In that case, the U.S. government had argued that the task force members were not "officers," citing the fact that they work only part time, do not receive compensation, and their work consists only of "frequent emails," multiple conference calls each month, and three annual in-person meetings. The government had also argued that the "incidental" effect of the task force members' recommendations should not be considered when determining the extent of their authority for appointments clause purposes.
But a district court rejected both of those arguments, finding that task force members were "principal" officers whose decisions could only be performed if they were appointed by the president with Senate confirmation. The Fifth Circuit upheld that ruling, but the Supreme Court ultimately disagreed, reversing and remanding the case, and holding that the task force members were "inferior" officers that the HHS secretary could appoint under the appointments clause.
The district court in Braidwood had cited the 2018 ruling in Lucia v. Securities and Exchange Commission, where the Supreme Court held that law judges of the SEC are officers subjected to the appointments clause, to conclude that what matters in determining if a given role has "officer" status is "'the extent of power an individual wields in carrying out his assigned functions,'" according to Alawieh's filing.
Alawieh said that the Braidwood ruling solidifying the status of the task force members as officers for the purposes of the clause "amply supports" her argument that CBP agents are also officers.
In her footnotes, Alawieh emphasized that CBP agents making inadmissibility decisions at ports of entry wield even more power than the members of the health services task force.
Following Alawieh's removal to Lebanon and DHS' statements about her alleged ties to Hezbollah, a team of Arnold & Porter Kaye Scholer LLP lawyers who had filed claims in federal court accusing the government of ignoring a court order not to immediately deport her abruptly withdrew from the case "as a result of further diligence."

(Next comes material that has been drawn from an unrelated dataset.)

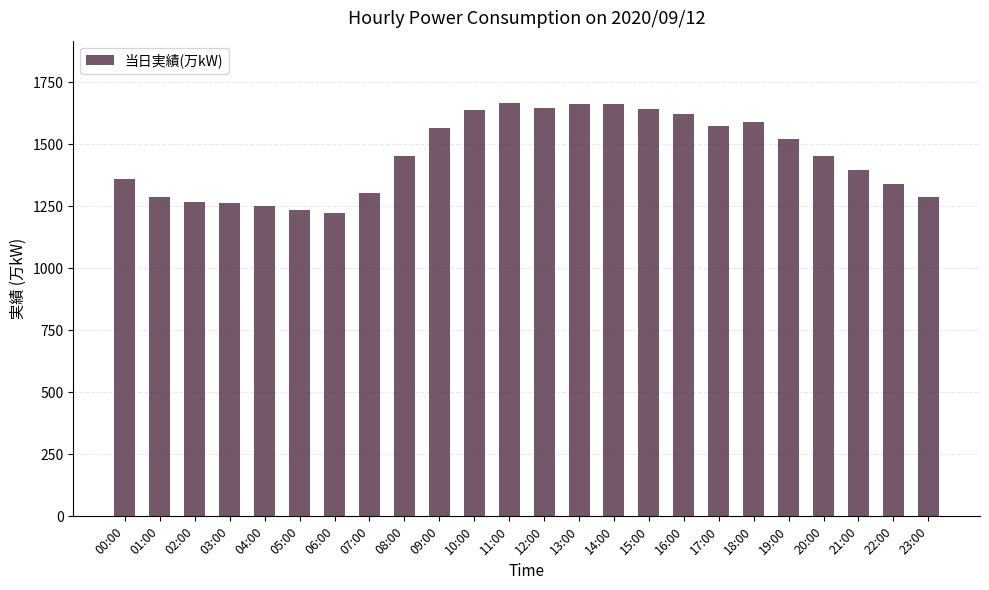

What is the label of the 10th bar from the left?

09:00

Attorneys for Alawieh declined to comment. DHS did not return a request for comment.
Alawieh is represented by Stephanie E.Y. Marzouk of Marzouk Law LLC, and Golnaz Fakhimi and Eric Thompson Lee of Muslim Advocates.
The government is represented by Mark Sauter and Michael P. Sady of the U.S. Attorney's Office for the District of Massachusetts.
The case is Alawieh v. Noem et al., case number 1:25-cv-10614, in the U.S. District Court for the District of Massachusetts.